(Items in a dataset)
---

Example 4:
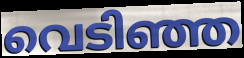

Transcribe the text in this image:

വെടിഞ്ഞ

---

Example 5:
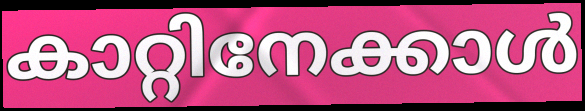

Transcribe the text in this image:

കാറ്റിനേക്കാൾ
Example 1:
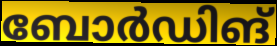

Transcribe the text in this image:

ബോർഡിങ്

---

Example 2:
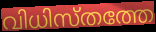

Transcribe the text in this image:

വിധിസ്തത്തേ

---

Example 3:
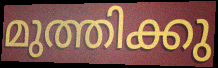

## Brief
Recast every line of the material above as a Markdown table with the columns Row and Line, numbering each row and skipping blank lines. Leave the pictures out of your answer.

## Result of this exercise
| Row | Line |
|---|---|
| 1 | --- |
| 2 | Example 4: |
| 3 | Transcribe the text in this image: |
| 4 | വെടിഞ്ഞ |
| 5 | --- |
| 6 | Example 5: |
| 7 | Transcribe the text in this image: |
| 8 | കാറ്റിനേക്കാൾ |
| 9 | Example 1: |
| 10 | Transcribe the text in this image: |
| 11 | ബോർഡിങ് |
| 12 | --- |
| 13 | Example 2: |
| 14 | Transcribe the text in this image: |
| 15 | വിധിസ്തത്തേ |
| 16 | --- |
| 17 | Example 3: |